La justice reconnaît la responsabilité partielle de l'Etat dans la mort d'un militaire tué par Mohamed Merah
Le tribunal administratif de Nîmes a jugé que l'Etat est en partie responsable de la mort du caporal-chef Abel Chennouf, assassiné le 15 mars 2012 à Montauban (Tarn-et-Garonne).
L'Etat est en partie responsable de la mort d'un militaire tué par Mohamed Merah en mars 2012. Dans un jugement rendu mardi 12 juillet, le tribunal administratif de Nîmes (Gard) "juge que la décision de supprimer toute mesure de surveillance de Mohamed Merah, prise à la fin de l'année 2011 (...) est constitutive d'une faute engageant la responsabilité de l'Etat" dans la mort du caporal-chef Abel Chennouf. Il avait été assassiné le 15 mars 2012 à Montauban (Tarn-et-Garonne).
Le tribunal administratif avait été saisi par le père de la victime, Albert Chennouf-Meyer. "Cette faute a compromis les chances d'empêcher l'attentat", précise le tribunal, qui "fixe à un tiers la part de responsabilité de l'Etat". Cette tuerie était la deuxième commise par Merah, après l'assassinat d'un premier militaire et avant celle qui a coûté la vie à quatre personnes, dont trois enfants, dans une école juive de Toulouse.
"Une reconnaissance" pour le père d'Abel Chennouf
Certes, le tribunal reconnaît "la difficulté de la mission de prévention des actions terroristes et de surveillance des individus radicaux incombant aux services de renseignement". Mais il pointe aussi "le profil de Mohamed Merah et (le) caractère hautement suspect de son comportement, établi depuis plusieurs années". "C'est une victoire, se réjouit Me Béatrice Dubreuil, l'avocate d'Albert Chennouf-Meyer, contactée par francetv info. Pour mon client, c'est la reconnaissance que la mort de son fils aurait pu être évitée."
Selon le ministre de l'Intérieur à l'époque des faits, Claude Guéant, entre 2007 et 2012, Mohamed Merah avait "fait l'objet de dizaines d'écoutes téléphoniques (...) de filatures très longues. Il y a eu un abandon du suivi de Merah puis une reprise du suivi à son retour du Pakistan" en novembre 2011. "Personne n'a jamais décelé d'intention criminelle chez lui", avait aussi expliqué Claude Guéant.
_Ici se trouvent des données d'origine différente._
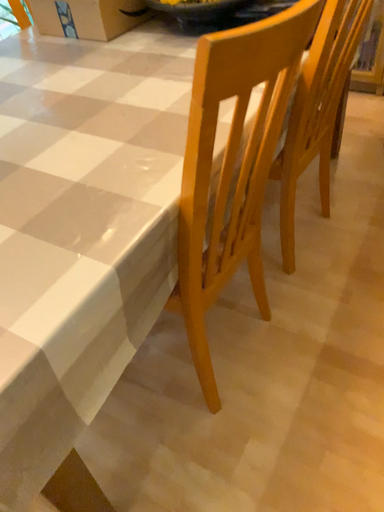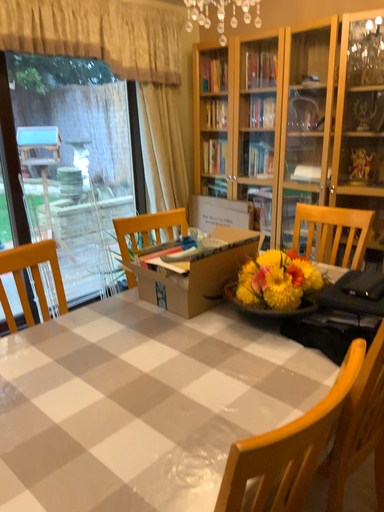
Question: How did the camera likely rotate when shooting the video?

Choices:
 (A) rotated upward
 (B) rotated downward

Answer: (A)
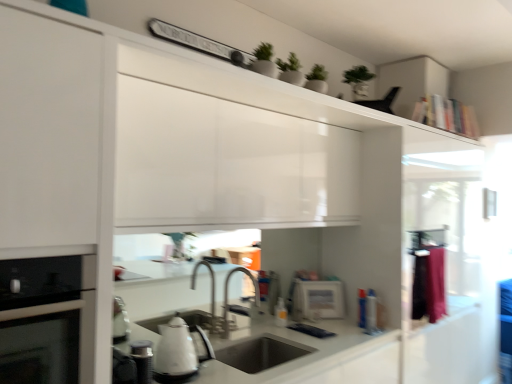
Question: Visually, is silver metallic faucet at center positioned to the left or to the right of white glossy microwave at center, the third appliance viewed from the top?

Choices:
 (A) right
 (B) left

Answer: (B)

Question: Considering the positions of silver metallic faucet at center and white glossy microwave at center, acting as the first appliance starting from the right, in the image, is silver metallic faucet at center taller or shorter than white glossy microwave at center, acting as the first appliance starting from the right,?

Choices:
 (A) tall
 (B) short

Answer: (A)

Question: Which object is the farthest from the translucent plastic bottle at sink?

Choices:
 (A) silver metallic faucet at center
 (B) white glossy kettle at lower center
 (C) white glossy kettle at lower left, which ranks as the first appliance in front-to-back order
 (D) pink fabric at right
 (E) matte stainless steel sink at center

Answer: (C)

Question: Considering the real-world distances, which object is farthest from the matte stainless steel sink at center?

Choices:
 (A) white glossy kettle at lower left, the 2th appliance positioned from the bottom
 (B) white glossy microwave at center, the first appliance viewed from the back
 (C) white glossy kettle at lower center
 (D) translucent plastic bottle at sink
 (E) wooden sign at upper center, which is counted as the 2th appliance, starting from the back

Answer: (E)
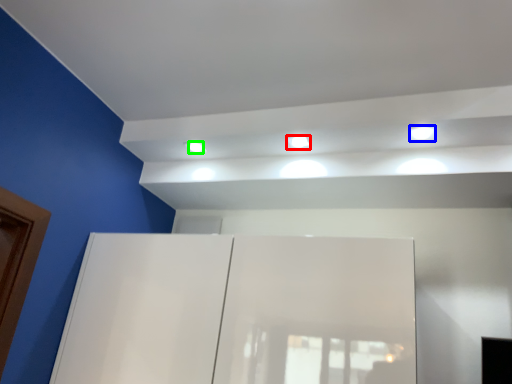
Question: Which object is the closest to the light (highlighted by a red box)? Choose among these: light (highlighted by a blue box) or dot (highlighted by a green box).

Choices:
 (A) light
 (B) dot

Answer: (B)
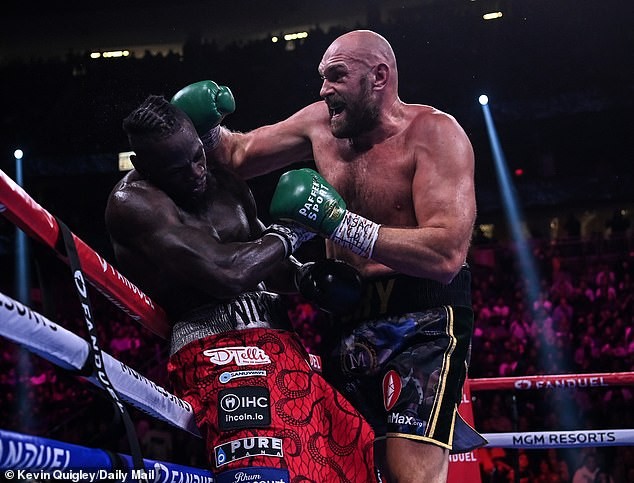
Where is `bright light`? This screenshot has height=483, width=634. bright light is located at coordinates (18, 154), (93, 54), (113, 56), (299, 34), (274, 40), (482, 100), (495, 14).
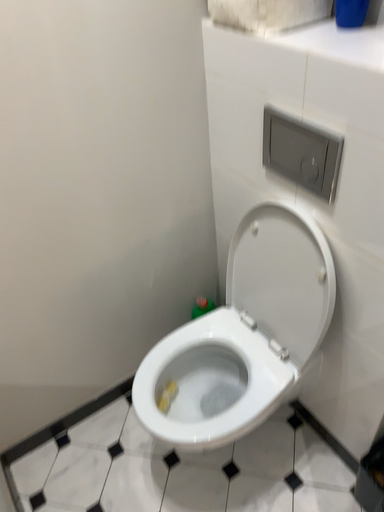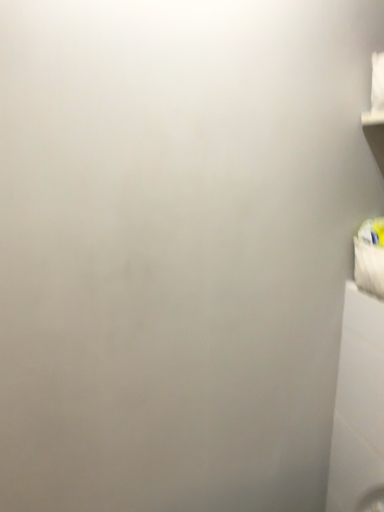
Question: Which way did the camera rotate in the video?

Choices:
 (A) rotated upward
 (B) rotated downward

Answer: (A)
A cette époque, Mohamed Merah avait été convoqué dans les locaux de la DGSI. Après cette entrevue, le dispositif de surveillance avait été interrompu, une décision "inadmissible et incompréhensible" selon l'avocate d'Albert Chennouf Meyer qui motive la décision du tribunal y voit "une faute engageant la responsabilité de l’Etat compte tenu notamment du profil de Mohamed Merah et du caractère hautement suspect de son comportement".
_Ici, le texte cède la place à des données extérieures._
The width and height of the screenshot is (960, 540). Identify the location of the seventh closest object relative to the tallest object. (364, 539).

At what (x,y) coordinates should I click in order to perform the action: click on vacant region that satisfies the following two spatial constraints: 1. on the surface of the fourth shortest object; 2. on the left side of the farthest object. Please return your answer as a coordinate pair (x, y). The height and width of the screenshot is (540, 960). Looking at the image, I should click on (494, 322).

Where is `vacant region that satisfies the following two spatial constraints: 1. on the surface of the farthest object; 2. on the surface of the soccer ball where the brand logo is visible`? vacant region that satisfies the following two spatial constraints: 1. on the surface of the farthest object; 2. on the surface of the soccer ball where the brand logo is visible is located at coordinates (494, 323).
L'Etat condamné à verser des indemnisations
La demande d'indemnisation des parents et frère et sœur d'Abdel Chennouf a été rejetée parce qu'ils ont déjà été indemnisés. Mais l'Etat a été condamné à indemniser la veuve et l'enfant du soldat, ainsi que ses beaux-parents et le Fonds de garantie des victimes des actes de terrorisme. "Cette décision n'élude pas la responsabilité de Mohamed Merah et de ses complices, qui vont bientôt être jugés, explique Me Béatrice Dubreuil à francetv info. Mais M. Chennouf-Meyer espère que cette affaire va obliger l'Etat à prendre ses responsabilités et à faire que les choses changent au niveau des services de renseignements. Ce dossier a mis en lumière des failles inadmissibles pour les familles des victimes mais aussi pour l'ensemble des citoyens français."
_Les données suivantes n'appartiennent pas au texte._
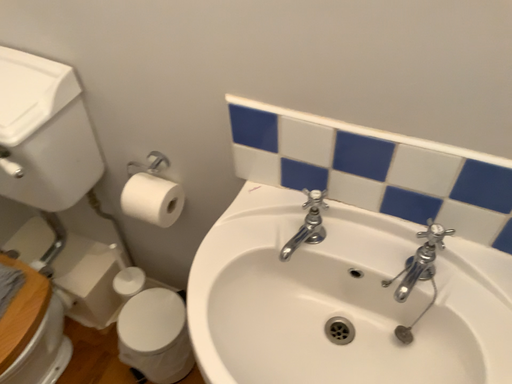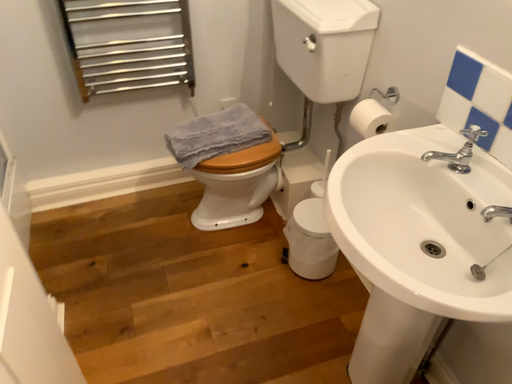
Question: Which way did the camera rotate in the video?

Choices:
 (A) rotated right
 (B) rotated left

Answer: (B)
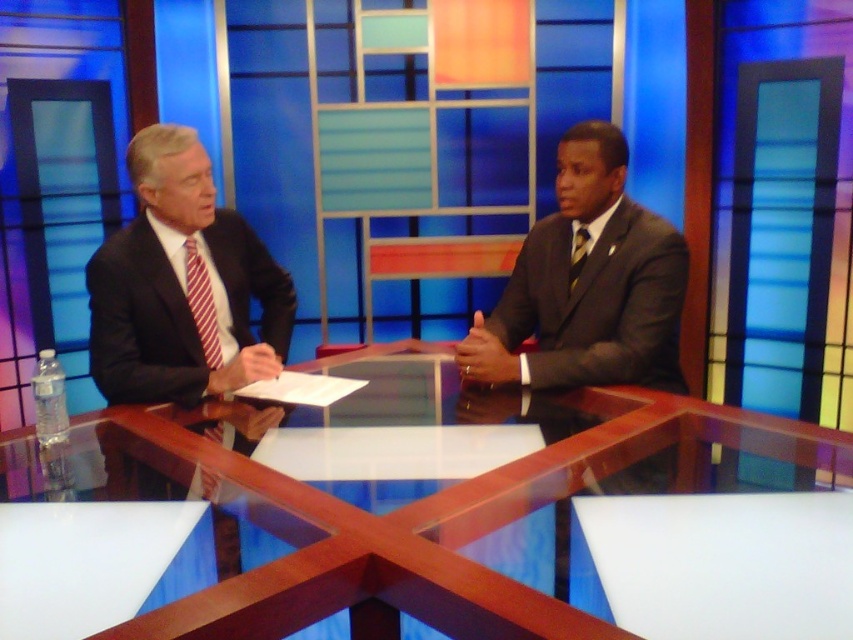
Question: Which of the following is the farthest from the observer?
Pour l'heure, le ministère de l'Intérieur n'a pas encore indiqué son intention de faire appel de la décision. Mais s'il ne le fait pas, cette condamnation pourrait faire jurisprudence et conduire d'autres victimes d'actes terroristes d'attaquer à leur tour l'Etat pour sa responsabilité partielle dans ces attaques.